Notes on Deep Reinforcement Learning Resources by OpenAI
I'm going through the Spinning Up in Deep RL (Reinforcement Learning) guide published by OpenAI, and I found the Introduction to RL section quite enlightening. While it was just a bit too advanced for me to understand everything, I understood enough to make sense of many other things I've come across recently as I had browsed the publicly available resources in this field. Following that introductory section was a Resources section with the following pages:
Spinning Up as a Deep RL Researcher
This section is for a target audience that wishes to contribute to the frontier of research in reinforcement learning. Building the background, learn by doing, and how to be rigorous in research projects. This section is filled with information that feels like it was distilled from the author's experience. The most interesting part for me is the observation that "broken RL code almost always fails silently". Meaning there are no error messages, just a failure for the agent to learn from its experience. The worst part when this happens is that it's hard to tell the difference between a flawed algorithm and a flawed implementation of a good algorithm.
Key Papers in Deep RL
This was the completely expected directory of papers, roughly organized by the taxonomy used for the introduction in this guide. I believe the author assembled this list to form a solid foundation for further exploration. It appears that most (and possibly all) of them are freely available, a refreshing change from the paywalls that usually block curious minds.
Exercises
Oh no, I didn't know there would be homework in this class! Yet here we are. A few problems for readers to attempt implementing using their choice of TensorFlow or PyTorch, along with solutions to check answers against. The first set cover basic implementation, the second set covers some algorithm failure modes. This reinforces what was covered earlier: broken RL code fails silently, so an aspiring practitioner must recognize symptoms of failure modes.

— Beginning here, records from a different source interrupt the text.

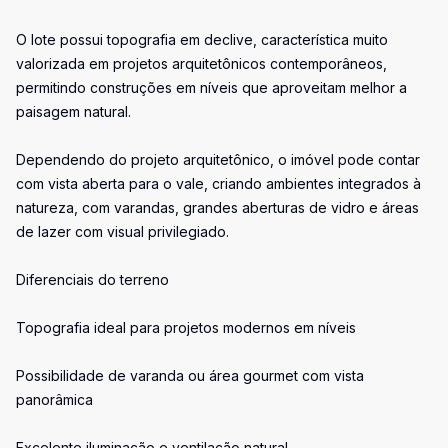
O lote possui topografia em declive, característica muito
valorizada em projetos arquitetônicos contemporâneos,
permitindo construções em níveis que aproveitam melhor a
paisagem natural.
Dependendo do projeto arquitetônico, o imóvel pode contar
com vista aberta para o vale, criando ambientes integrados à
natureza, com varandas, grandes aberturas de vidro e áreas
de lazer com visual privilegiado.
Diferenciais do terreno
Topografia ideal para projetos modernos em níveis
Possibilidade de varanda ou área gourmet com vista
panorâmica
Excelente iluminação e ventilação natural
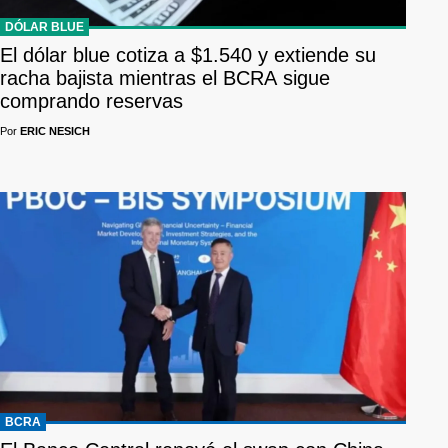
DÓLAR BLUE
El dólar blue cotiza a $1.540 y extiende su
racha bajista mientras el BCRA sigue
comprando reservas
Por
ERIC NESICH
BCRA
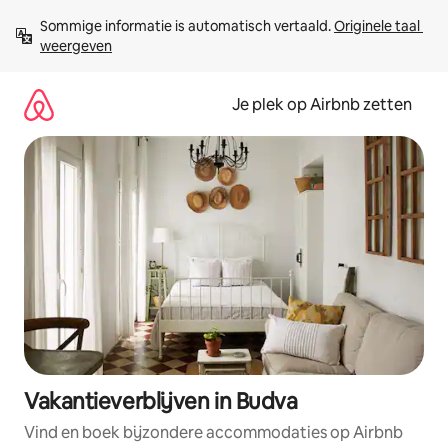
Ga
Sommige informatie is automatisch vertaald. 
Originele taal 
direct
weergeven
naar
inhoud
Je plek op Airbnb zetten
Vakantieverblijven in Budva
Vind en boek bijzondere accommodaties op Airbnb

Benchmarks for Spinning Up Implementations
The Spinning Up in Deep RL guide is accompanied by implementations of several representative algorithms. Most of them have two implementations: one in TensorFlow and one in PyTorch. But when I run them on my own computer, how would I know if they're running correctly? This page is a valuable resource to check against. It has charts for these algorithms' performance in five MuJoCo Gym environments under conditions also described on this page. And once I have confidence they are running correctly, these are also benchmarks to see if I can improve their performance. For these implementations are written for beginners to read and understand, which means skipping some of the esoteric hard-to-understand optimizations that readers are challenged to put in themselves.
For people who want optimized implementations of these algorithms OpenAI has them covered too. Or at least, they used to.